New Delhi — The India AI Impact Summit 2026 ended its six-day run at Bharat Mandapam on Friday with a clear message: artificial intelligence is no longer a debate for rich nations alone. For the first time since these global AI gatherings began, a country of the Global South played host. That fact alone shifted the conversation.
The summit ran from 16 to 21 February. It is the fourth in a series that started with the Bletchley Park AI Safety Summit in 2023, moved to Seoul in 2024, and landed in Paris last year. Each previous summit carried the weight of Western capitals. This one carried Delhi.
Prime Minister Narendra Modi inaugurated the event on 19 February. French President Emmanuel Macron and United Nations Secretary-General António Guterres also addressed the opening ceremony. More than 20 heads of state attended. So did the CEOs of the world’s most powerful AI companies: Sundar Pichai of Google, Sam Altman of OpenAI, and Demis Hassabis of DeepMind.
The stakes are concrete. India is building its own AI infrastructure under the IndiaAI Mission, run by the Ministry of Electronics and Information Technology. The summit was designed to let that work be seen, debated, and possibly replicated. The presence of Macron and Guterres gave the event diplomatic heft. The presence of Pichai, Altman, and Hassabis gave it market reality.
What is at risk is straightforward. If AI develops without the participation of the Global South, its rules, its data sets, and its economic benefits will reflect only the priorities of the countries that built it. India, with its vast population and growing tech sector, is the most obvious counterweight. The summit made that case not through speeches alone but through the simple fact of where it was held.
The earlier summits focused heavily on safety. Bletchley Park was about existential risk. Seoul was about governance frameworks. Paris was about action plans. This summit shifted the emphasis. Hosting it in a developing nation forced attendees to confront questions of access, equity, and who gets to decide what AI looks like in practice, not just in theory.
That is not a minor shift. The technology leaders who flew to Delhi did not come for ceremonial reasons. They came because India is a market, a talent pool, and a regulatory force. The summit gave them a platform to engage directly with a government that is actively shaping AI policy for one of the world’s largest populations.
Guterres, speaking at the opening, placed the summit within the UN’s broader push for inclusive technology governance. Macron, a regular at these gatherings, used his presence to reinforce France’s role in the global AI conversation. Modi, as host, positioned India as a bridge between the developed world and the developing one.
The summit lasted six days. That is longer than any of the previous gatherings. The extra time allowed for detailed technical sessions alongside the high-level diplomacy. Engineers and policymakers shared the same halls. That is rare.

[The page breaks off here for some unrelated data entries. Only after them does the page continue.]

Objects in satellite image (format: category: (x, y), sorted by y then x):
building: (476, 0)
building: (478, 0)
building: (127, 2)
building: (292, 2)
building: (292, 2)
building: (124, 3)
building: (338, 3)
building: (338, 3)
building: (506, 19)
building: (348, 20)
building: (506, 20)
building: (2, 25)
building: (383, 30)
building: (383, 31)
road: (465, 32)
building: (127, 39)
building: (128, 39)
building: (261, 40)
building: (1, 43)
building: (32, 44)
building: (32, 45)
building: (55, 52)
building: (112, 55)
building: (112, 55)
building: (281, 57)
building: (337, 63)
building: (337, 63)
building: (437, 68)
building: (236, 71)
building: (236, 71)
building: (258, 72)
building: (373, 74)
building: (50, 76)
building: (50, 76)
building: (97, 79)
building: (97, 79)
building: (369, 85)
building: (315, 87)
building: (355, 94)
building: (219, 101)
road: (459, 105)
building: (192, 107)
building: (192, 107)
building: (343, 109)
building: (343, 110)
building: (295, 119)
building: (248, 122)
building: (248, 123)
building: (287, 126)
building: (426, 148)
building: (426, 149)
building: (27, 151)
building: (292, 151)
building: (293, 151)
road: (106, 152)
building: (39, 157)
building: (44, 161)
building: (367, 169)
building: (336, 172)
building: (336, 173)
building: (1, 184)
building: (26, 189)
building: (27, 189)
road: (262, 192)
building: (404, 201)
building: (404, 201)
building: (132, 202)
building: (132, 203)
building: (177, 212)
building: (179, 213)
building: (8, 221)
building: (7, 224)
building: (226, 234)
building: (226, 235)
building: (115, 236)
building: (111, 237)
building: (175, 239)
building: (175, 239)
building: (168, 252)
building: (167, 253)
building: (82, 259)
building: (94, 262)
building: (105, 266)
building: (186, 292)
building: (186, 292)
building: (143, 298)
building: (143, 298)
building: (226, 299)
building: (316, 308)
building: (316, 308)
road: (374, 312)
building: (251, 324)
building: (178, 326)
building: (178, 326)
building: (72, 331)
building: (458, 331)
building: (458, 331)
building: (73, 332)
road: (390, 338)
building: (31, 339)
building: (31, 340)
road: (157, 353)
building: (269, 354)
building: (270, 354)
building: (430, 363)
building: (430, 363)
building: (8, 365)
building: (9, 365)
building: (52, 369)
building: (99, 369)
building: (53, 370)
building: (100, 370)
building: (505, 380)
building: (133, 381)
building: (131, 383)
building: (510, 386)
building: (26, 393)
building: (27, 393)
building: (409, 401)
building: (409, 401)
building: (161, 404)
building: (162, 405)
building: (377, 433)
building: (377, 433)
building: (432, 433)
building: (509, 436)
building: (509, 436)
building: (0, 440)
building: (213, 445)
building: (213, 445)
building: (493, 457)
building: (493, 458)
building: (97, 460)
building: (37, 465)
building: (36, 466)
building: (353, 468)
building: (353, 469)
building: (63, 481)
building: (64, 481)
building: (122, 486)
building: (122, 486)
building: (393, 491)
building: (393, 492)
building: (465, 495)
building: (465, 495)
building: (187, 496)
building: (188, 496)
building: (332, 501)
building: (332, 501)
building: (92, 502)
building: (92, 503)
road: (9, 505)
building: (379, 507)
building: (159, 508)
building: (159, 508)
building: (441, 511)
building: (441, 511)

No binding agreements were announced. No single declaration emerged. But the summit’s impact may be measured in what happens next. India now has a visible seat at the table where AI’s future is being decided. The other attendees have seen what Indian AI capability looks like up close. That changes the negotiation.
The next summit in this series has not been announced. But after Delhi, the pattern is broken. The Global South has hosted. It will expect to host again.